5
Aug/23

GEORGIA O’KEEFFE: TO SEE TAKES TIME

5
Aug/23

Georgia O’Keeffe, Evening Star No.III, watercolor on paper mounted on board, 1917 (Museum of Modern Art, New York. Mr. and Mrs. Donald B. Straus Fund, 1958. © 2022 Georgia O’Keeffe Museum / Artists Rights Society, New York)

GEORGIA O’KEEFFE: TO SEE TAKES TIME
MoMA, Museum of Modern Art
11 West 53rd St. between Fifth & Sixth Aves.
Through August 12, $14-$25 (sixteen and under free)
212-708-9400
www.moma.org

In the catalog for the 1950 exhibition “An American Place,” Georgia O’Keeffe wrote, “A flower is relatively small. Everyone has many associations with a flower — the idea of flowers. You put out your hand to touch the flower — lean forward to smell it — maybe touch it with your lips almost without thinking — or give it to someone to please them. Still — in a way — nobody sees a flower — really — it is so small — we haven’t time — and to see takes time, like to have a friend takes time. If I could paint the flower exactly as I see it no one would see what I see because I would paint it small like the flower is small.”

Appropriately born in a town called Sun Prairie in Wisconsin in 1887, O’Keeffe is beloved for her colorful paintings of flowers, animal skulls, and the desert. In the exhibition “To See Takes Time,” MoMA offers a rare look at her series of works in charcoal, pencil, watercolor, and pastel, with 90 of the more than 120 drawings and paintings dating from 1915 to 1926, before she moved to Santa Fe, where she died in 1986 at the age of 98. Organized by Samantha Friedman with Laura Neufeld and Emily Olek, the show introduces viewers to other, unexpected sides of O’Keeffe, steeped in abstraction.

The works range from the swirling, colorful 1915 pastel Special No. 33 and a trio of 1916 line drawings done in charcoal, watercolor, and watercolor and pencil, respectively, to fourteen 1959-60 pieces depicting similar shapes in nature, culminating in the 1964 oil painting On the River, the latest work in the show.

Georgia O’Keeffe, Seated Nude XI, watercolor on paper, 1917 (Metropolitan Museum of Art, New York. Purchase, Mr. and Mrs. Milton Petrie Gift, 1981. © 2023 Georgia O’Keeffe Museum / Artists Rights Society, New York)

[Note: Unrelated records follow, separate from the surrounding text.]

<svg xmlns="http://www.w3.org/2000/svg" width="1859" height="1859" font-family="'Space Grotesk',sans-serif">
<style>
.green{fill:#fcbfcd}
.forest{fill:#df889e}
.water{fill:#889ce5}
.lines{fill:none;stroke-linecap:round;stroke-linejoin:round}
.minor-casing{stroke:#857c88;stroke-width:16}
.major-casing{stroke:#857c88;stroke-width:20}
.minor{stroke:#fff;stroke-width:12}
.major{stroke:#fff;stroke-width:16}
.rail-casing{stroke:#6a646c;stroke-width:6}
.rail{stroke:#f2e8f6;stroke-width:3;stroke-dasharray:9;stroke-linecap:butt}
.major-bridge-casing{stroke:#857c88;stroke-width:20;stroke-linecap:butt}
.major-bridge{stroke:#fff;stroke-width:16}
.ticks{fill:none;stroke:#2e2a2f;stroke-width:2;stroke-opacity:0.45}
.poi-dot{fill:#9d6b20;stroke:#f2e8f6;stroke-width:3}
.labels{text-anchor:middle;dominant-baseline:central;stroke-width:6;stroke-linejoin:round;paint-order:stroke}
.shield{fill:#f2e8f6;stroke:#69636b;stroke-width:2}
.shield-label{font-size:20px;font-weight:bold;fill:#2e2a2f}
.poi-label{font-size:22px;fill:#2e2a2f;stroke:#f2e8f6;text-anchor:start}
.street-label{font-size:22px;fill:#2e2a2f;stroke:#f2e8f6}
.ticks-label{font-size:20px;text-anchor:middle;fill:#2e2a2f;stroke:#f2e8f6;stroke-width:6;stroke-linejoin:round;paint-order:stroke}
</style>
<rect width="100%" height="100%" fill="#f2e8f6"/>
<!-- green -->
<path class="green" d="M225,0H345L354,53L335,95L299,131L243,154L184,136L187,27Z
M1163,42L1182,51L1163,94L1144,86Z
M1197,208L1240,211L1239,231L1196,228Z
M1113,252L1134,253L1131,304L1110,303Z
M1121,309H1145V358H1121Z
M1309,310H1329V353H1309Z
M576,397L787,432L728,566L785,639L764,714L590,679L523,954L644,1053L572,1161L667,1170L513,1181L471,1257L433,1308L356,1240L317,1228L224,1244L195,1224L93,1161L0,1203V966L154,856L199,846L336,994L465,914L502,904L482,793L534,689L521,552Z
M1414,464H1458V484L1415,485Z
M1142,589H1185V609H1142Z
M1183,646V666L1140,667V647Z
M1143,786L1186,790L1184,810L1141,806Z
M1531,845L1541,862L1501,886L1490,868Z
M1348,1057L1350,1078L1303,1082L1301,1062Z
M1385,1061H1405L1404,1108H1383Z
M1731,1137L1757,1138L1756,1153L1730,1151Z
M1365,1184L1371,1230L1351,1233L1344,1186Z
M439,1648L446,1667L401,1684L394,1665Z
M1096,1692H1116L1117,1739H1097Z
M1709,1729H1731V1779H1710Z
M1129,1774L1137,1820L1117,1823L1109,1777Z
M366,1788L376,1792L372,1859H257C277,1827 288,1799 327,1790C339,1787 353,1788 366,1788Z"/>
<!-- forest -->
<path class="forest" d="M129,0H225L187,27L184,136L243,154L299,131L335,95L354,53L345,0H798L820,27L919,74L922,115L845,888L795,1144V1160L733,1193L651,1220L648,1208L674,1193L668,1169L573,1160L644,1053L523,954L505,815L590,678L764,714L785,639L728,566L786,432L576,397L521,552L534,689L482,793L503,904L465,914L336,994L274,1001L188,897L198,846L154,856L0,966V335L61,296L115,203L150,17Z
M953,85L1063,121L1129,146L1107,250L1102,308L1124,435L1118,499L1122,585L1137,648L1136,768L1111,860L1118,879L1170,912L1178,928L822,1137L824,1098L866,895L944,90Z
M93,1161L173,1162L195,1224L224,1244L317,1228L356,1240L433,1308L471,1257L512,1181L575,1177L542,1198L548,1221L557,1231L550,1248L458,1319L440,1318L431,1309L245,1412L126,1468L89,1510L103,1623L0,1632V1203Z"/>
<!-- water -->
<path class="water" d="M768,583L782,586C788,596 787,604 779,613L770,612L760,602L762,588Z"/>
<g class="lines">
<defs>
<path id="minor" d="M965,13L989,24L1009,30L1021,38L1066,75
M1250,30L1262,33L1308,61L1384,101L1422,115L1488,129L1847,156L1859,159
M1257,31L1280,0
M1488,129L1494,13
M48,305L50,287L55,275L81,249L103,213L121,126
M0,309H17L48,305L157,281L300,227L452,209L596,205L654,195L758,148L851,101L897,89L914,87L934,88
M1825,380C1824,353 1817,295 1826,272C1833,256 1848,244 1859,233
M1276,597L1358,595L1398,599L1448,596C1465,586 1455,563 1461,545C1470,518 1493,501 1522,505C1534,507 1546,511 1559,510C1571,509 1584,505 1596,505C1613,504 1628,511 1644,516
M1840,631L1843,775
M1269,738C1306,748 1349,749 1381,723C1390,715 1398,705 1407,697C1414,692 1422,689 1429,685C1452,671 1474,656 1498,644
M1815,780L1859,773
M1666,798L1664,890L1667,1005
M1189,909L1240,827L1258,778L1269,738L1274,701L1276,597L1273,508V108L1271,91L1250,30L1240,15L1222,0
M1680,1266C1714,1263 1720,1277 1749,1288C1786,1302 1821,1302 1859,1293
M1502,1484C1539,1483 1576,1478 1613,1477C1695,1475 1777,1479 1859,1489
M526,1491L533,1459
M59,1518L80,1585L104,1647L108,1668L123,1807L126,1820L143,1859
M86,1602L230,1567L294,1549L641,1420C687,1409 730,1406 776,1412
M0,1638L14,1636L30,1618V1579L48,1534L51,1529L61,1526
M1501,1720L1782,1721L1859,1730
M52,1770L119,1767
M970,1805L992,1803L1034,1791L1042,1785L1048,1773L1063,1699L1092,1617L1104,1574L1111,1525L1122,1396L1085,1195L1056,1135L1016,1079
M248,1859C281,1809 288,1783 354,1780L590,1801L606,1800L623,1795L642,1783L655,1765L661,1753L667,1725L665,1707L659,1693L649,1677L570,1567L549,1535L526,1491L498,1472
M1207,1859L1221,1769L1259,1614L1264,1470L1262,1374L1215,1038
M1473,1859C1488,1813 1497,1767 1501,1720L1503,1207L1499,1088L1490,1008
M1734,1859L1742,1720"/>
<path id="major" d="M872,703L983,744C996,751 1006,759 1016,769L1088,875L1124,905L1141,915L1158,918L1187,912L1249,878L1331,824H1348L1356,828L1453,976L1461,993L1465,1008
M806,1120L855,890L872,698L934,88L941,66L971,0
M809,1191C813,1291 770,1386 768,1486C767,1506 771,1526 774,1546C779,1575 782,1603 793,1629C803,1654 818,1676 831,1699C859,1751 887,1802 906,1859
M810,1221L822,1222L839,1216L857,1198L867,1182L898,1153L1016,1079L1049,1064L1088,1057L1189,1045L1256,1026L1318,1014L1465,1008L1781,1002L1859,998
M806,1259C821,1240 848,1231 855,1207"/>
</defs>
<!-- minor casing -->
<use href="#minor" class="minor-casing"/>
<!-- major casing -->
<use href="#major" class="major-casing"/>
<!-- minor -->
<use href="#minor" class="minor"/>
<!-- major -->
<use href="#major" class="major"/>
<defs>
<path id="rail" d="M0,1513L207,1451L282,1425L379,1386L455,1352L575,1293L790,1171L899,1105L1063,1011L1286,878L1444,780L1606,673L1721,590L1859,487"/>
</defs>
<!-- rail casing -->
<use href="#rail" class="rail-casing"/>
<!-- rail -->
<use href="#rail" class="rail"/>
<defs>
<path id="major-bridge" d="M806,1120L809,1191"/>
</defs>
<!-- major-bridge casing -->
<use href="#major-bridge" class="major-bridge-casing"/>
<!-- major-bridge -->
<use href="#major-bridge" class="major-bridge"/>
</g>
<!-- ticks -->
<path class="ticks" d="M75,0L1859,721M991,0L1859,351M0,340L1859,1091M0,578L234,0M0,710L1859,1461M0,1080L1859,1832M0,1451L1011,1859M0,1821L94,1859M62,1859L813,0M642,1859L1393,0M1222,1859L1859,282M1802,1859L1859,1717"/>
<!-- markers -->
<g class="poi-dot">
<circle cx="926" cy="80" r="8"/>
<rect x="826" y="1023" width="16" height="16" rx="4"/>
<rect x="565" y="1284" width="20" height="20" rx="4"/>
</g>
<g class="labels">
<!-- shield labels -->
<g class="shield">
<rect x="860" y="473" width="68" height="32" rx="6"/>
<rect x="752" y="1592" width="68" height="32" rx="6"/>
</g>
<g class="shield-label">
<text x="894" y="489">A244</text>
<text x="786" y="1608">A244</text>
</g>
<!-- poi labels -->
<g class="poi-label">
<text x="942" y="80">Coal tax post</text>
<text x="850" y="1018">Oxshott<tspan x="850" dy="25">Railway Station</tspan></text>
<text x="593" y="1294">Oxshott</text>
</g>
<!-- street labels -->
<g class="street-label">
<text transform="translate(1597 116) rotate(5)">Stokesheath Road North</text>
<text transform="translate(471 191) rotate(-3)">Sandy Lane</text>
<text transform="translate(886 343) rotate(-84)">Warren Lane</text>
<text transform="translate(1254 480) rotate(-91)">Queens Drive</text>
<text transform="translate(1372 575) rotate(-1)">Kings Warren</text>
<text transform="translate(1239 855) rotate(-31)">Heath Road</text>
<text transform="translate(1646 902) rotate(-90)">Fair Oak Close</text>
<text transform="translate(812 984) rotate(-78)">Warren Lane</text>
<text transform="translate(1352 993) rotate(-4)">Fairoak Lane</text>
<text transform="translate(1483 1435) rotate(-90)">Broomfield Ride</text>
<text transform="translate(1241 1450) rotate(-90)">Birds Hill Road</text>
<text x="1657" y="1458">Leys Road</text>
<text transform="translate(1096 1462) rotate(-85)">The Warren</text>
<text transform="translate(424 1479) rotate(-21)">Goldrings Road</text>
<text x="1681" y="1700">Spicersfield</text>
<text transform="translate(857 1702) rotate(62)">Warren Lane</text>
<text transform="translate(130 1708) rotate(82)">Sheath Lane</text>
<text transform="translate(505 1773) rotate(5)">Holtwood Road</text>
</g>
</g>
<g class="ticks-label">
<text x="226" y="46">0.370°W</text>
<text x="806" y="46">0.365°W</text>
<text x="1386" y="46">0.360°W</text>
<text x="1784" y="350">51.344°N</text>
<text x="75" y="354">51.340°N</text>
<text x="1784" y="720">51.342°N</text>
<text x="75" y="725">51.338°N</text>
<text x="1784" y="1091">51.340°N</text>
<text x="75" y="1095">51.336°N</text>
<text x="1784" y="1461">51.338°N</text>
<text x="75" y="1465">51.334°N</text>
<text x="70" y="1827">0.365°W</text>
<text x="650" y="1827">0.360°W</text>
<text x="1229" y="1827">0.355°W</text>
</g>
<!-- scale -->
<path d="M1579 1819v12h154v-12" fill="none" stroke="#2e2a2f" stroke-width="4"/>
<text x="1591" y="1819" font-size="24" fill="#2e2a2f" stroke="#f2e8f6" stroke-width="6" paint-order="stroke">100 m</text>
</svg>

The show features such other highlights as four 1916 works on paper of the inside of a tent, made when O’Keeffe was studying at the University of Virginia; 1916-17 pencil drawings of Palo Duro Canyon; all eight 1917 Evening Star watercolors; eight early nudes; charcoal drawings of New York City from 1926 and 1932; a quartet of portraits of artist Beauford Delaney from 1943; and a pair of exquisite pencil on paper drawings of a patio door that recalls the work of Danish painter Vilhelm Hammershøi.

And no need to worry; purists will also find a handful of banana flowers and canna lilies as well as an orchid and a few vaginal works.

In the 1950 catalog, O’Keeffe continued, “So I said to myself — I’ll paint what I see — what the flower is to me but I’ll paint it big and they will be surprised into taking time to look at it — I will make even busy New-Yorkers take time to see what I see of flowers.”

So, tourists and busy New-Yorkers, take your time once you get to MoMA, but get there soon, because the exhibition closes August 12.